Les fonds de capital-investissement ont enrichi un nombre croissant de milliardaires qui ont profité des commissions élevées du secteur tout en provoquant des faillites en série et en inondant les marchés financiers de dettes douteuses et mal notées. Aux États-Unis, plus de 1,3 million d'emplois dans le secteur du commerce de détail ont été supprimés dans le cadre de l '"apocalypse du commerce de détail" financée par les fonds de capital-investissement. Les fonds ont alimenté des décennies de destruction d'emplois dans l'industrie alimentaire, documentée pour de nombreuses industries sur ce site. Et la pandémie de coronavirus a révélé leur impact dévastateur sur les services de santé et de retraite, aux États-Unis mais aussi au Royaume-Uni et en Suède.

Une étude récente de l'économiste britannique Ludovic Phalippou démontre à nouveau qu'au cours de la dernière décennie, les frais élevés qui ont enrichi la classe des milliardaires ont généré les mêmes rendements pour les investisseurs qu'un fonds indiciel à faible coût suivant un panier d'actions cotées en bourse. "Ce transfert de richesse de plusieurs centaines de millions de membres de régimes de retraite vers quelques milliers de personnes travaillant dans le capital-investissement", a déclaré Phalippou au Financial Times, "pourrait être l'un des plus importants de l'histoire de la finance moderne".

Il convient bien sûr de se demander si, indépendamment des rendements, les fonds de retraite des travailleurs devraient investir dans l'ingénierie financière, la destruction d'emplois et la volatilité systémique, autant d'éléments qui font courir un risque élevé aux futurs retraités. L'administration Trump a une réponse à cette question. Suite à la lettre du 3 juin, le secrétaire au travail Scalia a annoncé une proposition de règle qui restreindrait le pouvoir des gestionnaires de fonds de pension de recommander des investissements basés sur des critères environnementaux et sociaux, déclarant que "les plans de retraite ne sont pas des véhicules pour promouvoir des objectifs sociaux ou des objectifs politiques qui ne sont pas dans l'intérêt financier du plan." Cela cisèle dans la pierre la " responsabilité fiduciaire " des gestionnaires de fonds et l'amène sur un nouveau territoire : investir dans l'avenir de la planète est désormais hors limites.

Il est temps de désamorcer le capital-investissement. Pour cela, il faut proposer des alternatives. La crise a montré les conséquences horribles de l'abandon des soins de santé publics à la recherche du profit.
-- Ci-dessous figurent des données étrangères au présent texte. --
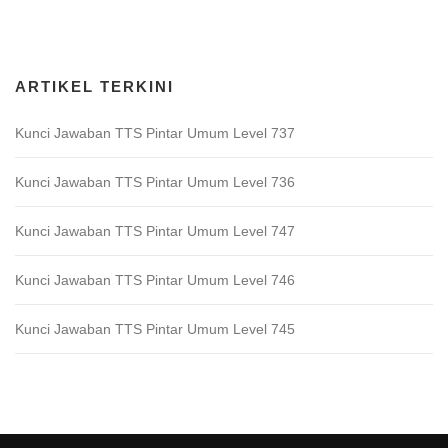
Download Game TTS Pintar
ARTIKEL TERKINI
Kunci Jawaban TTS Pintar Umum Level 737
Kunci Jawaban TTS Pintar Umum Level 736
Kunci Jawaban TTS Pintar Umum Level 747
Kunci Jawaban TTS Pintar Umum Level 746
Kunci Jawaban TTS Pintar Umum Level 745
Abandonner la retraite des travailleurs aux marchés financiers est tout aussi catastrophique - demandez à toute personne bénéficiant d'un régime de retraite privé qui a pris sa retraite en 2008, ou aux masses de personnes qui sont descendues dans la rue au Chili l'année dernière.

Les fonds de capital-investissement, qui disposent à l'échelle mondiale de quelque 2 500 milliards de dollars de "poudre sèche" non investie, se préparent à ramasser les entreprises en faillite et à tirer profit de l'épave du coronavirus. Dans le même temps, de nombreux gouvernements jettent l'orthodoxie financière par-dessus bord à la recherche d'une voie vers la reprise. Le moment est venu pour les syndicats de faire pression en faveur de véhicules d'investissement publics, soutenus par des garanties de la banque centrale, afin de soutenir les emplois durables et la transition vers une économie à faible émission de carbone, et de couper le cordon ombilical qui relie l'avenir des travailleurs aux milliardaires des junk bonds.